PROBLEMA ASSEGNATO 1:
Indica se ciascuna delle affermazioni (a), (b) e (c) concorda con il testo sull'inflazione e le liberalizzazioni: rispondi sì o no e riporta alla lettera le parole del testo che lo stabiliscono.
(a) L'Italia rivede il paniere ogni anno.
(b) L'indagine su cui si basa il paniere coinvolge 17 mila famiglie.
(c) Un processo di liberalizzazione e un processo di privatizzazione sono la stessa cosa.
PROBLEMA ASSEGNATO 2: Cita alla lettera il passo del testo sull'inflazione e le liberalizzazioni che va da "Per esempio, la" fino a "porre uno stop." compreso.

FONTE:
⟨

C'è, poi, il fatto che, in Italia, come abbiamo visto, quando si tratta di parlare di inflazione, il primo ad essere messo sotto sequestro conservativo è l'ISTAT. Anche sotto questo profilo bisogna cominciare a dire qualcosa di vero. Si afferma che il paniere dell'ISTAT è vecchio. Non risulta assolutamente: è uno dei più aggiornati d'Europa! Siamo, infatti, tra le poche nazioni che rivedono il paniere ogni anno, sulla base di un'indagine che coinvolge ben 27 mila famiglie. Anche questo è un dato su cui riflettere. Bisogna smetterla di continuare a rivangare, a mettere il dito nella piaga, mettendo addirittura in discussione la certificazione effettiva del dato dell'inflazione in Italia!
Si è parlato, poi, di processi di liberalizzazione e privatizzazione che possono avere mostrato carenze per quanto riguarda la capacità di competere nel sistema, di concorrenza (che avrebbe dovuto abbattere i prezzi). Ha fatto benissimo il sottosegretario a dire che, probabilmente, sul tema energetico, ad esempio, siamo stati quelli che hanno anticipato, e abbondantemente, la riforma voluta dal Governo europeo (tra virgolette). Anzi, per alcuni versi, subiamo, da questo punto di vista, alcune ricadute negative. Certo è che dobbiamo stare molto attenti perché ancora non si è perfezionato il cambio di mentalità: un processo di liberalizzazione è diverso da un processo di privatizzazione.
Per esempio, la liberalizzazione o, meglio, la privatizzazione del sistema autostradale conduce, oggi, chi ne ha beneficiato a chiedere immediatamente l'aumento delle tariffe. Qui dobbiamo stare molto attenti perché non vorrei che fossimo passati da un monopolio pubblico ad un oligopolio privato. Il Governo deve controllare con molta attenzione ed ha fatto bene, anche in questo caso, a porre uno stop.
Sempre in tema di liberalizzazione, mi pare che vi siano iniziative ormai consolidate, a livello di grandi comuni, per prestare attenzione al tema degli andamenti dei prezzi, soprattutto a quelli dei beni di prima necessità. Anche tali iniziative sono state frutto di un'opera di sensibilizzazione avviata dal Governo. Il ministro Marzano ha fatto presente che, per alcuni versi, la concorrenzialità nel sistema distributivo del commercio ha grossi limiti perché non è compiuta la riforma Bersani, soprattutto per la parte che doveva
riguardare l'attivazione di normative di liberalizzazione da parte delle stesse regioni.

⟩

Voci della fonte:
⟨

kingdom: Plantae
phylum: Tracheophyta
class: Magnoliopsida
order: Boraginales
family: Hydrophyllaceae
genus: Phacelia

⟩

RISPOSTA SCRITTA 1:
(a) Sì: "Siamo, infatti, tra le poche nazioni che rivedono il paniere ogni anno"
(b) No: "un'indagine che coinvolge ben 27 mila famiglie"
(c) No: "un processo di liberalizzazione è diverso da un processo di privatizzazione"

RISPOSTA SCRITTA 2:
Per esempio, la liberalizzazione o, meglio, la privatizzazione del sistema autostradale conduce, oggi, chi ne ha beneficiato a chiedere immediatamente l'aumento delle tariffe. Qui dobbiamo stare molto attenti perché non vorrei che fossimo passati da un monopolio pubblico ad un oligopolio privato. Il Governo deve controllare con molta attenzione ed ha fatto bene, anche in questo caso, a porre uno stop.